MADOFF
Qué sofoco. Otra vez sin aire acondicionado. La Oficina Federal de Prisiones ha recortado el presupuesto. "¿Por qué iba a estar toda esta basura al fresco mientras el país entero se asfixia por tipos como tú?", me increpa Will, el guardia más bocazas. Hasta hace nada, las mayores fortunas tenían que guardar lista de espera para que los recibiera. Y ni a los reyezuelos árabes les permitía que pisaran el piso 17 del Lipstick Building, mi despacho, mi templo de Manhattan. Desde allí movía los millones y las ambiciones de los dueños del mundo. Y ahora hasta este estúpido paleto de North Carolina se cree con derecho a insultarme.
La celda se estrecha con el calor. Me ahogo. Cómo echo de menos esas rachas de brisa de la Riviera francesa cuando al atardecer atracábamos el yate -mi dócil Bull, ¿quién guiará ahora tu timón subastado?- en puerto Gallice, y venía a recogernos la limusina del Hotel du Cap Eden Roc. Nunca perdonaba el último chapuzón en su piscina, excavada en un risco en forma de cascada, que parece que te vas a despeñar al Mediterráneo.
Todavía me dan vueltas las palabras del juez Chin: "Ha causado la ruina a ciudadanos de a pie que trabajaron duro para ahorrar dinero y pensaban que estaba seguro en sus manos". Se quería colgar una medalla. Si supiera la cantidad de togas que venían al Old Oaks Club a suplicarme que les manejara sus ahorritos. Un tal Arenson me acusó en televisión de haberle birlado el dinero que tenía para tratarse un cáncer. La verdadera estafa es que en el país de la libertad salvo que seas rico, contraer un mal grave suponga la ruina o una pena de muerte.

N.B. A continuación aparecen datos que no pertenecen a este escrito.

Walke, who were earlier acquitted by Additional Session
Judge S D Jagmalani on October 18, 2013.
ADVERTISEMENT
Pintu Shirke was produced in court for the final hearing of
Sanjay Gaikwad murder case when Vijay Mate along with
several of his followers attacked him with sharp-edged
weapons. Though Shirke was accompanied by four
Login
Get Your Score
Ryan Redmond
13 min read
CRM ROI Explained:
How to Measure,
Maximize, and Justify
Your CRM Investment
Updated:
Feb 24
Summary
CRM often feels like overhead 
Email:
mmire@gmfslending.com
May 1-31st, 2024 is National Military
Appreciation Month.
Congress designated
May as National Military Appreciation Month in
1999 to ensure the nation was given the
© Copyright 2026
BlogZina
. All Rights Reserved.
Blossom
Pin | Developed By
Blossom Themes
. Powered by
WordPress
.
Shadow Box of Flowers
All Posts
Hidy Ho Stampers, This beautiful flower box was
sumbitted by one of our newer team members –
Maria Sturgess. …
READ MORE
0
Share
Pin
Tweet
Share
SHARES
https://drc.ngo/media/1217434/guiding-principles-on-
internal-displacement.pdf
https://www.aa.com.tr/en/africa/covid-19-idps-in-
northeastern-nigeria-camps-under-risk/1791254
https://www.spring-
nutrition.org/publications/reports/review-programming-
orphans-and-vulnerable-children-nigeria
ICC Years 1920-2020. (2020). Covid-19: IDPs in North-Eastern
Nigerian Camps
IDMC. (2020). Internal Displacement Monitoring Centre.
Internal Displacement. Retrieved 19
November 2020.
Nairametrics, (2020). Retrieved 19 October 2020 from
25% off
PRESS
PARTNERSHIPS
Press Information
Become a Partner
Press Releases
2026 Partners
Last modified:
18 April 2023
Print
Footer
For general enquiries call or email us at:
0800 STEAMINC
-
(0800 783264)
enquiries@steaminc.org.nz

Se me reseca la boca. Entregaría mi mansión de Long Island por un gin fizz helado (sin guinda, por favor) en la terraza del Country Club de Palm Beach, junto al hoyo 18. Cómo le gustaba a Ruth pavonearse allí enseñando sus últimas joyas. "No he sabido con quién estaba casada todos estos años", dijo la muy perra en el juicio, soltando una lagrimita. Pero bien que quería quedarse con el ático del Upper East Side. Ni ella ni Mark ni Andrew, mis amados hijos, estaban en la sala cuando leyeron mi cadena perpetua.
Ahora sólo me queda Ernie, mi compañero de celda. Le condenaron por desfalco. Hace muchas preguntas. Tal vez tenga razón Carmine Persico, el jefe del clan Colombo que manda en el comedor, y sea un agente del FBI, con la misión de sonsacarme. Qué importa. Hace tanto calor.